PROVIDED RECORDS START
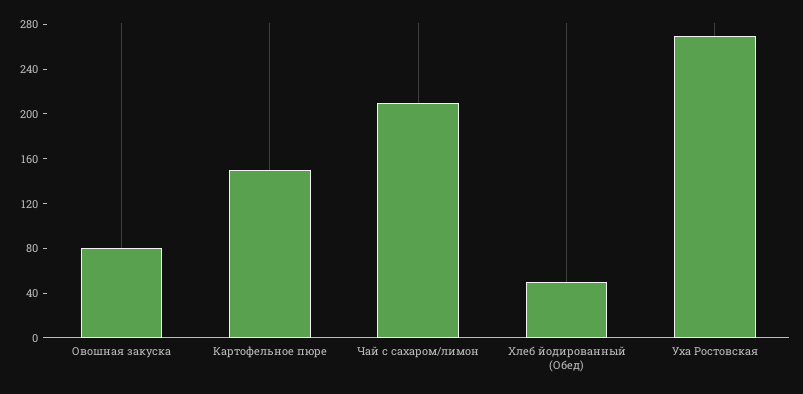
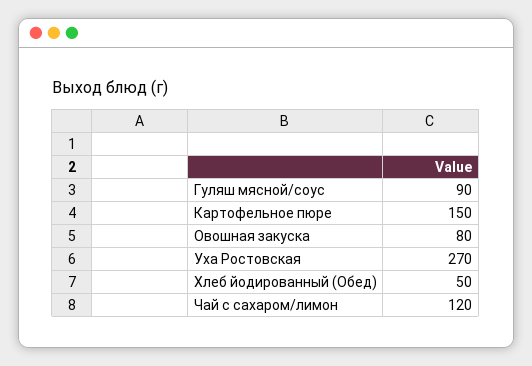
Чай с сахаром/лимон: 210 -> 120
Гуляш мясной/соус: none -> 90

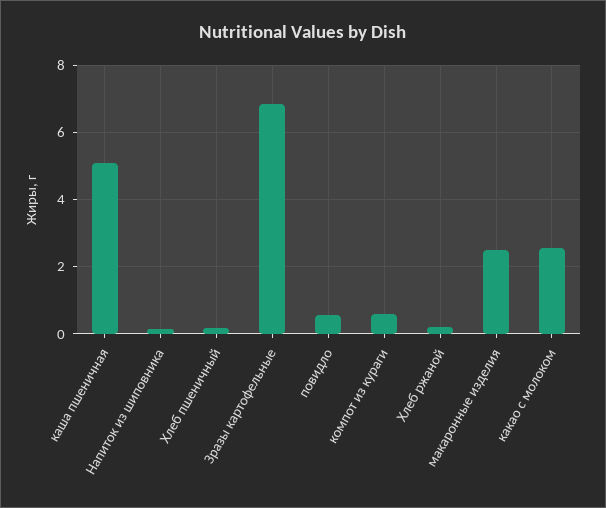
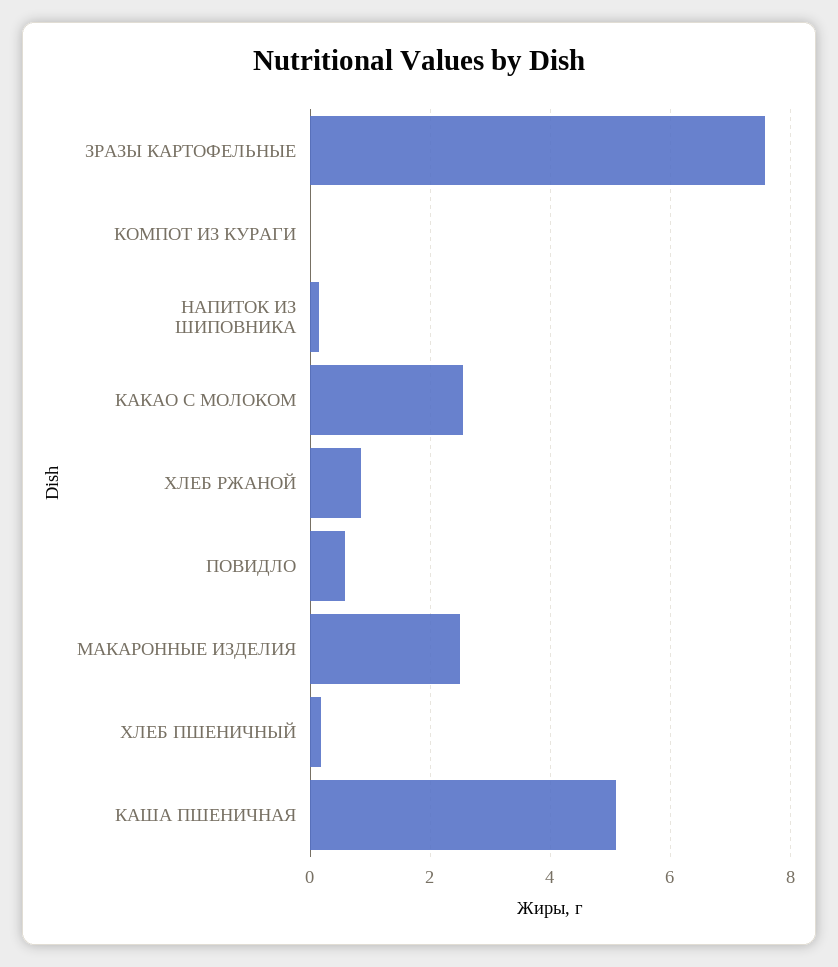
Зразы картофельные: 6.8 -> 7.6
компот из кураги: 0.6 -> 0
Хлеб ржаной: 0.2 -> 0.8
PROVIDED RECORDS END
(WHAT YOU HAVE TO DO): Copy the records above exactly. The pictures are not part of the copy.

(TASK SOLUTION):
Чай с сахаром/лимон: 210 -> 120
Гуляш мясной/соус: none -> 90

Зразы картофельные: 6.8 -> 7.6
компот из кураги: 0.6 -> 0
Хлеб ржаной: 0.2 -> 0.8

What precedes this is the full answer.